* _Work order_: Please return all lines from the records below that include the string "device".

BEGIN

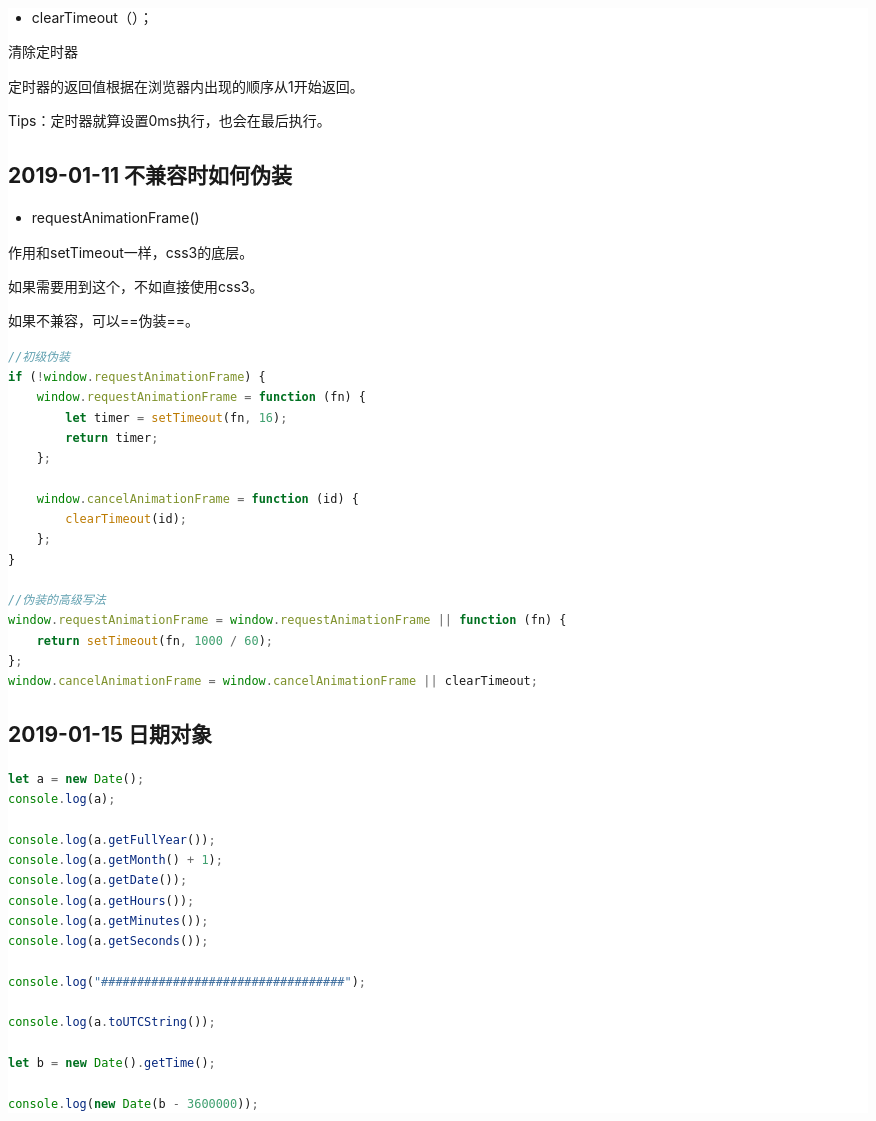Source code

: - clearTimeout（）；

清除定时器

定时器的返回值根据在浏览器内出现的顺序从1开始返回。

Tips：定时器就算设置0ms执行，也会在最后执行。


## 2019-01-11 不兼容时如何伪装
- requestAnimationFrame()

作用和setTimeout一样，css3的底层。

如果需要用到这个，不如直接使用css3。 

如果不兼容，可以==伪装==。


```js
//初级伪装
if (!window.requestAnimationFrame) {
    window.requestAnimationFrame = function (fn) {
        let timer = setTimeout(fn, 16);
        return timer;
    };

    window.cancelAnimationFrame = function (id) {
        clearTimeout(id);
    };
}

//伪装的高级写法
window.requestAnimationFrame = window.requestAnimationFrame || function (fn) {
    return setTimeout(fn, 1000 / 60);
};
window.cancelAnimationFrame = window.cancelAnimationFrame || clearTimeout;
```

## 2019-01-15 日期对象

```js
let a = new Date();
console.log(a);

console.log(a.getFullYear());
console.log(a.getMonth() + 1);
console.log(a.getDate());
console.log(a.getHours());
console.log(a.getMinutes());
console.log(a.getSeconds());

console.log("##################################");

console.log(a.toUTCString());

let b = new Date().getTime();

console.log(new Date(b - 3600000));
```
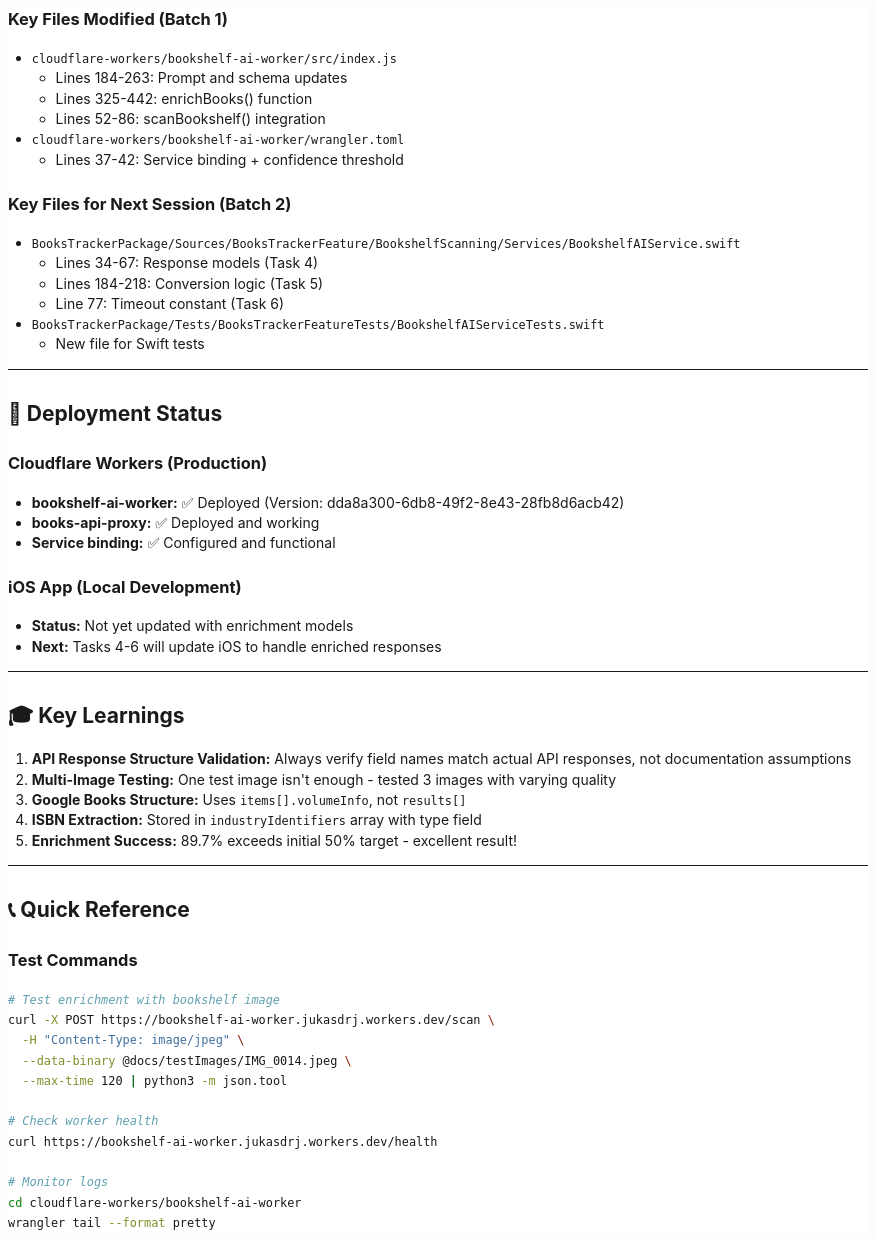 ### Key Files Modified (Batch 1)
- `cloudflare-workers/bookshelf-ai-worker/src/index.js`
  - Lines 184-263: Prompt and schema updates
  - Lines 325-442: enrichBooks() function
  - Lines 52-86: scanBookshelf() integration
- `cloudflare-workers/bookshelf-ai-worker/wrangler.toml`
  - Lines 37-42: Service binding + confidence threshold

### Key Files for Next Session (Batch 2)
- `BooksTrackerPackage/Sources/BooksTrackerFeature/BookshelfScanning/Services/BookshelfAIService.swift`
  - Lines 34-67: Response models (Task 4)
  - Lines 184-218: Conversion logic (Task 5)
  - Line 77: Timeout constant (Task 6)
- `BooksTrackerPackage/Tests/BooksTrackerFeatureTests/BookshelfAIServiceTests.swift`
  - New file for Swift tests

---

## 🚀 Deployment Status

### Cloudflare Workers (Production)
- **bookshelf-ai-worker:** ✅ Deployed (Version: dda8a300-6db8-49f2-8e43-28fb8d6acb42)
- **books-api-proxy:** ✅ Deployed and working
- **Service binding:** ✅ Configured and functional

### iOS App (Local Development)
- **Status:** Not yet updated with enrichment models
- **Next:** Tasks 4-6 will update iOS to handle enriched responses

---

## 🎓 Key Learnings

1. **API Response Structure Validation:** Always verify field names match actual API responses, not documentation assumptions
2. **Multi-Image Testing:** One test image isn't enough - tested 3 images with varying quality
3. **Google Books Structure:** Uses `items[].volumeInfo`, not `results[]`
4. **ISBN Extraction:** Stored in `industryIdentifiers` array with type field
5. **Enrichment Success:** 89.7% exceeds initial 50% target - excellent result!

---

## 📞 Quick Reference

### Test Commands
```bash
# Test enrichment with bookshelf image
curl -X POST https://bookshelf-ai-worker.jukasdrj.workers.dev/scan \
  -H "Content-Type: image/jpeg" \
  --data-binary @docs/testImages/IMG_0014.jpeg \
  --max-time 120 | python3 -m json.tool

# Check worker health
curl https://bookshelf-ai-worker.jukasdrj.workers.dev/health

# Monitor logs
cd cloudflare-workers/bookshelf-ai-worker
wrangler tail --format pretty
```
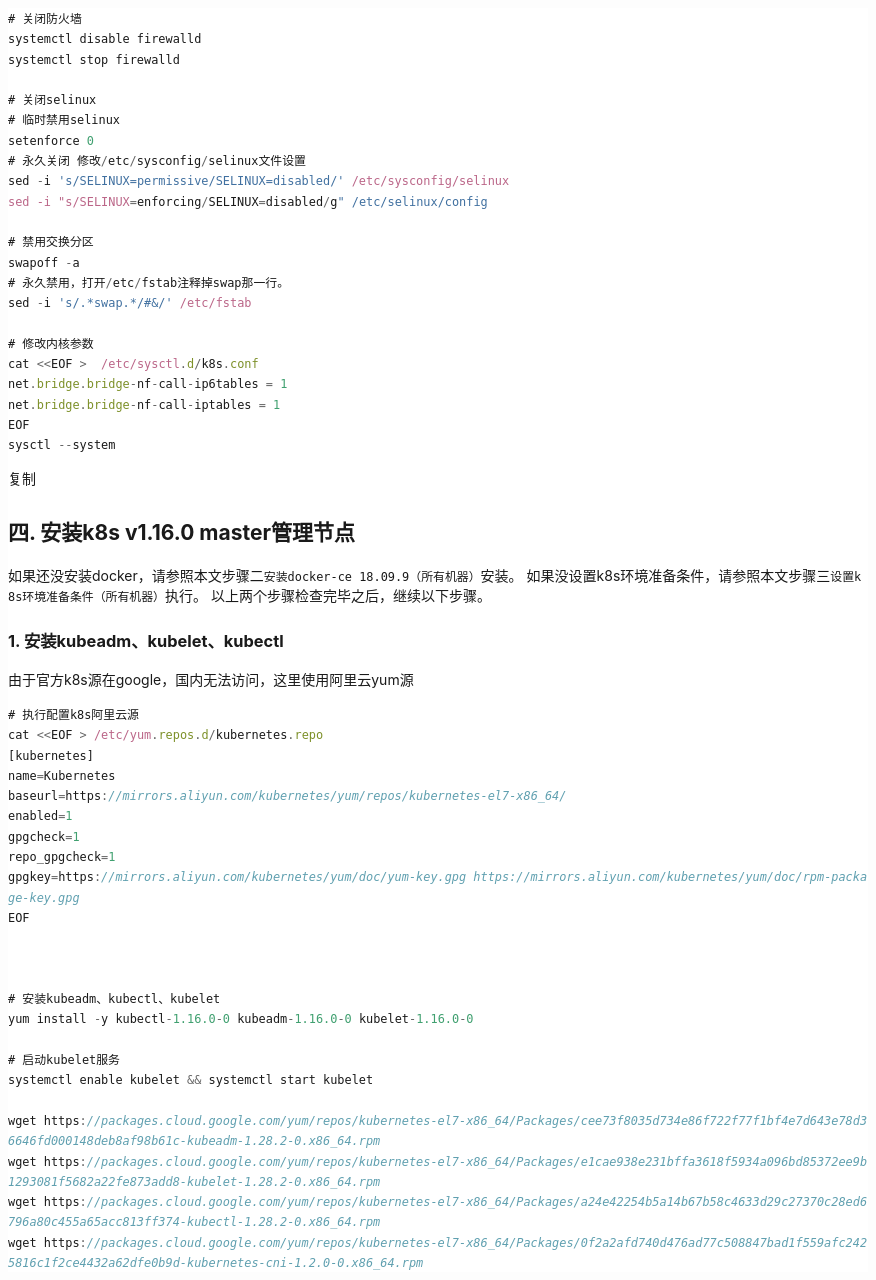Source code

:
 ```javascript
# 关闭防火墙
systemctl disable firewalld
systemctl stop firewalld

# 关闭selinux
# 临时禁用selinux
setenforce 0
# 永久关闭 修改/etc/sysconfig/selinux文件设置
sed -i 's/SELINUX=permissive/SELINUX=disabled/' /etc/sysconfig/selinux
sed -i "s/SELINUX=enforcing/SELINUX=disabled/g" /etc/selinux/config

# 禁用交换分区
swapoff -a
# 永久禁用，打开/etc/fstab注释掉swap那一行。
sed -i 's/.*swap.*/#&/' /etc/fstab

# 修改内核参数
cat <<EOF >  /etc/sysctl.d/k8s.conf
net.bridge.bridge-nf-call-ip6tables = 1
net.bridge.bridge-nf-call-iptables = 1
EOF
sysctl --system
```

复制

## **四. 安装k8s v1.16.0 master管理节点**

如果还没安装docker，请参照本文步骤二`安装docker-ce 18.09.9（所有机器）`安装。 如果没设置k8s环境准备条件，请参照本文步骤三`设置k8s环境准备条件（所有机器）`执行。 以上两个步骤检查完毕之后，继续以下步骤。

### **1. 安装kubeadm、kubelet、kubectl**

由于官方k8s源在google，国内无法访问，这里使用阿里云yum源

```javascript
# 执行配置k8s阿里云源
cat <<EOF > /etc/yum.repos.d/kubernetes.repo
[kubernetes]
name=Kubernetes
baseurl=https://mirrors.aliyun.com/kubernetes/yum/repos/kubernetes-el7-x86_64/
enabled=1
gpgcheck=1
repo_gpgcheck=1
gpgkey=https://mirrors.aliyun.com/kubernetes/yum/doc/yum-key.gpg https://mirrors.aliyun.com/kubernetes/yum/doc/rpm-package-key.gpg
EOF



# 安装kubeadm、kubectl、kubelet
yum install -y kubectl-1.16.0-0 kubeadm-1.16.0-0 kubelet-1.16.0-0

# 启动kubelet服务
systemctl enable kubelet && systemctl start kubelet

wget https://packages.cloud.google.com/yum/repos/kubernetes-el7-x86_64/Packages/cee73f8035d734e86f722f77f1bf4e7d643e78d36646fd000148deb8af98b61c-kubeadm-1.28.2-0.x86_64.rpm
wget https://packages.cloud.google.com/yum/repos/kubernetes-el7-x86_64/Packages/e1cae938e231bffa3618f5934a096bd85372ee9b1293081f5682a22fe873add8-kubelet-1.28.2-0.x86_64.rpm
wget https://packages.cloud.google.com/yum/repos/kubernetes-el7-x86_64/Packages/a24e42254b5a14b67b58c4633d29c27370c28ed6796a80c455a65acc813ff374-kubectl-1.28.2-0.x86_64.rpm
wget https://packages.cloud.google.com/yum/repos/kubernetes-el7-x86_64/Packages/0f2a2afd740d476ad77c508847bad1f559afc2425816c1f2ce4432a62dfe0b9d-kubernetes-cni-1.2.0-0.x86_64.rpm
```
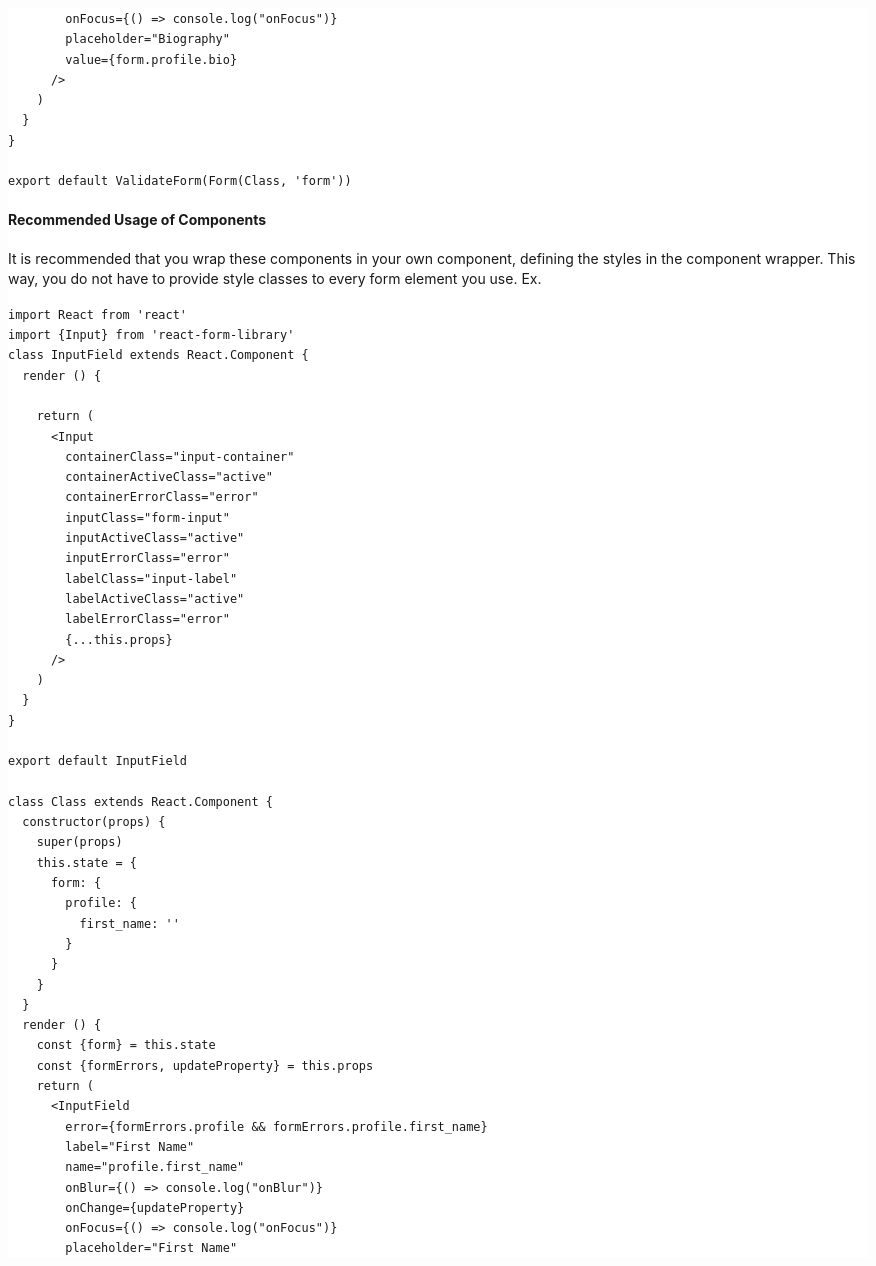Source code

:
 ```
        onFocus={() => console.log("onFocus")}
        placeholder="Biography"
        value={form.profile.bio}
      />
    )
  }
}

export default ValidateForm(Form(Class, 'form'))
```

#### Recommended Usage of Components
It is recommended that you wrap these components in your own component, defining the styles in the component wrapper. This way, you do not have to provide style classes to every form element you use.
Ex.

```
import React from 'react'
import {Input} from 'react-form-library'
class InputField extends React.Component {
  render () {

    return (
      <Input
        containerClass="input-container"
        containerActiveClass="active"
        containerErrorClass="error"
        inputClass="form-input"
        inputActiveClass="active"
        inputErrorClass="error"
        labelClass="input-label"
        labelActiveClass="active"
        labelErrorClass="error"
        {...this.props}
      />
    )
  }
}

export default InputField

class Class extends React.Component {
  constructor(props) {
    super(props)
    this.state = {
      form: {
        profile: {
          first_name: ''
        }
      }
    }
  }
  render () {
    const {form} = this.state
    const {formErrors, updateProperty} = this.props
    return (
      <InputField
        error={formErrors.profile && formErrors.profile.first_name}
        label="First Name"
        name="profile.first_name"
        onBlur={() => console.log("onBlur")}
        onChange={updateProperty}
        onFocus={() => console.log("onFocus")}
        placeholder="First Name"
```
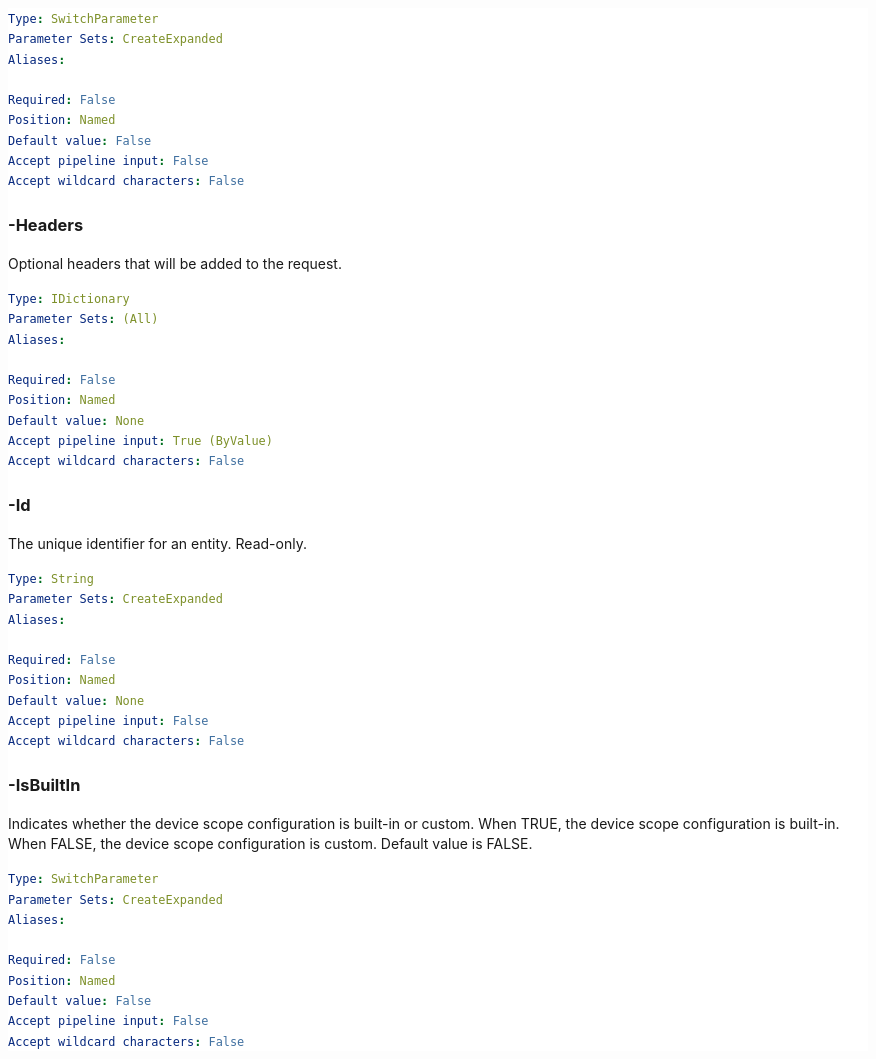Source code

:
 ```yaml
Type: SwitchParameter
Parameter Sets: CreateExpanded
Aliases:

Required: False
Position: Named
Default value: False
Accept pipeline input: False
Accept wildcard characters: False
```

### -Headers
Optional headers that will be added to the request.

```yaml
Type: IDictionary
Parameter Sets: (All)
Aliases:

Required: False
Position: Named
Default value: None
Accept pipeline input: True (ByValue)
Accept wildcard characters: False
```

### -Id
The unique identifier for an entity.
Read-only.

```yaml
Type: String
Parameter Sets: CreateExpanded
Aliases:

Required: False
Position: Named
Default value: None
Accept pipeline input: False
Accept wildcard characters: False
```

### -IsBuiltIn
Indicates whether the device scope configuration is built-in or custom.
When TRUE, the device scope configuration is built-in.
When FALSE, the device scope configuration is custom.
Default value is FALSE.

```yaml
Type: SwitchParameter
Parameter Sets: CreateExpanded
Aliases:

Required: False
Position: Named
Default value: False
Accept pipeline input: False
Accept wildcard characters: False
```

END

* _Task solution_:
Indicates whether the device scope configuration is built-in or custom.
When TRUE, the device scope configuration is built-in.
When FALSE, the device scope configuration is custom.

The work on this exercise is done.